蘇然說:“過幾天的梅遠活動去青山村,你去不去?”
她這是明知故問,因為她早就在物托幫的公眾號上看到他們將再次回訪青山村。
陳煥庭說:“要去。”
“秦玲老師下午邀請我也一并去。”
陳煥庭表情沒什么變化:“哦。”頓了一下,“那你去嗎?”
蘇然似是而非:“要和戴老師請假,不一定。”
兩人又沉默了,只有腳步機械般地往前。
身后不斷有人超越他們。
“我不行了,”蘇然忽然捂著右側身體,“我好像岔氣了。”
陳煥庭跟著停下來,見蘇然臉色有些發白:“歇會兒。”
他扶著蘇然往跑道一角走去,那里有幾排單雙杠。沒有燈,隱約只有一兩人在昏暗中鍛煉。
蘇然尋了個花壇坐下。
陳煥庭說:“我去給你買瓶水,要熱的嗎?”
蘇然扯住他的衣角:“不用,休息一下就好。”
陳煥庭沒有堅持,在她身邊坐下來。
操場的疝氣燈很亮,每個人都光影十足地從他們面前跑過或者走過。但他們這一處恰好躲掉了燈光的直射,是操場的暗角。

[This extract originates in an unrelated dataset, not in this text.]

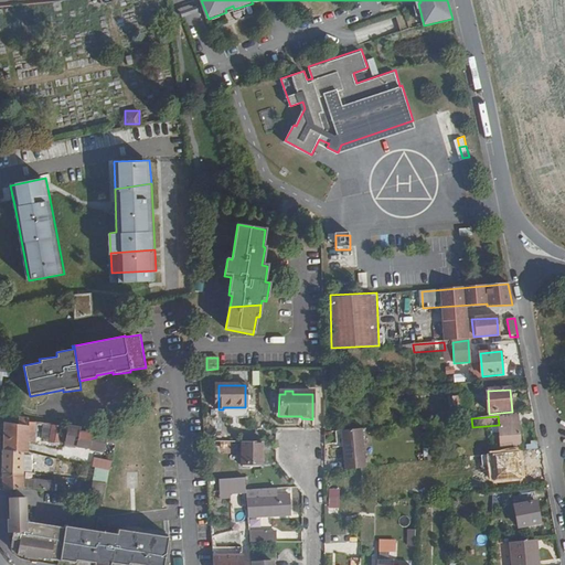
[(30,455),(30,433),(35,434),(35,424),(24,423),(24,426),(6,423),(4,439),(4,449),(24,454),(30,455)]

“這個地方我從來沒來過,”蘇然說道,“我還不知道這里有單雙杠。”
“我也發現沒多久。”陳煥庭說道。
其實他在前幾天晚上就發現了蘇然。
她沒戴眼鏡,輕度的近視讓她在夜晚的視力不是那么好。有兩次他以為她看到他了,但是她卻朝著斜對面走過去了。
他不想和她碰面,于是躲到這個黑暗的角落,坐在她今天坐著的地方,看著她慢慢在操場跑步。

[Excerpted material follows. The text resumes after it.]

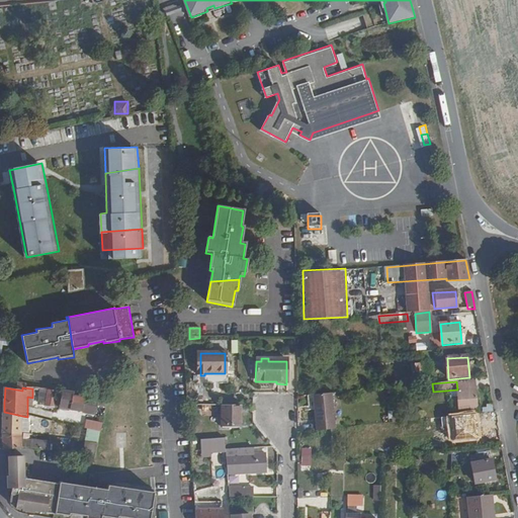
[(54,408),(56,392),(39,390),(39,403),(47,403),(47,407),(54,408)]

過了春節,她的氣色看起來很好。頭發長了,扎起來,馬尾一樣在后面甩啊甩,朝氣蓬勃。
有男生跟她吹口哨。她看不清到底是誰,害怕錯過遠處的熟人,還傻乎乎地沖他們笑。
有時候她來的早,有時候來的晚。
但她似乎沒有什么耐心,跑一圈、走兩圈,一邊走一邊還看表,或者東張西望,然后就走了。

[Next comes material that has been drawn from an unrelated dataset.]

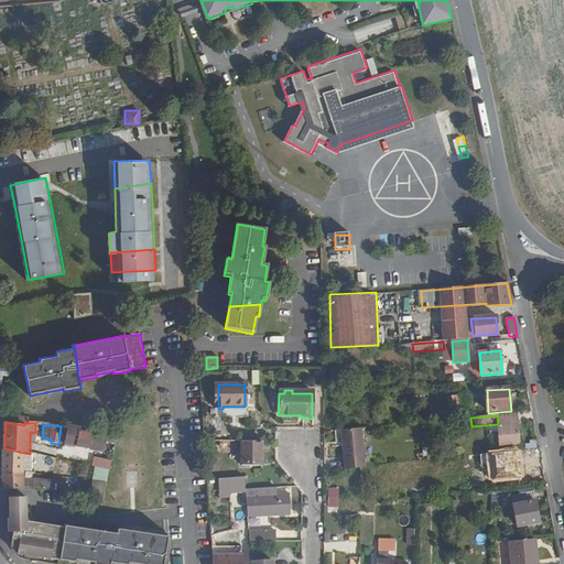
[(520,446),(518,425),(498,427),(500,447),(520,446)]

她走了,陳煥庭才從黑暗處出來,一個人慢慢在操場跑圈。
仔細一算,也才三個月沒聯系。不是一個專業一個導師,注意一下不碰面,很容易做到,也再正常不過。
蘇然揉了揉自己的右邊腹部,疼痛感逐漸消失。不知是不是揉身體有助于消化,明明晚上還吃得挺飽,現在卻咕咕叫了一聲。
她略感尷尬,偷瞄陳煥庭,他好像沒聽見,側臉的輪廓是黑暗中一道隱光。
“后來我去吃了那個老陳面館。”蘇然起了一個話題。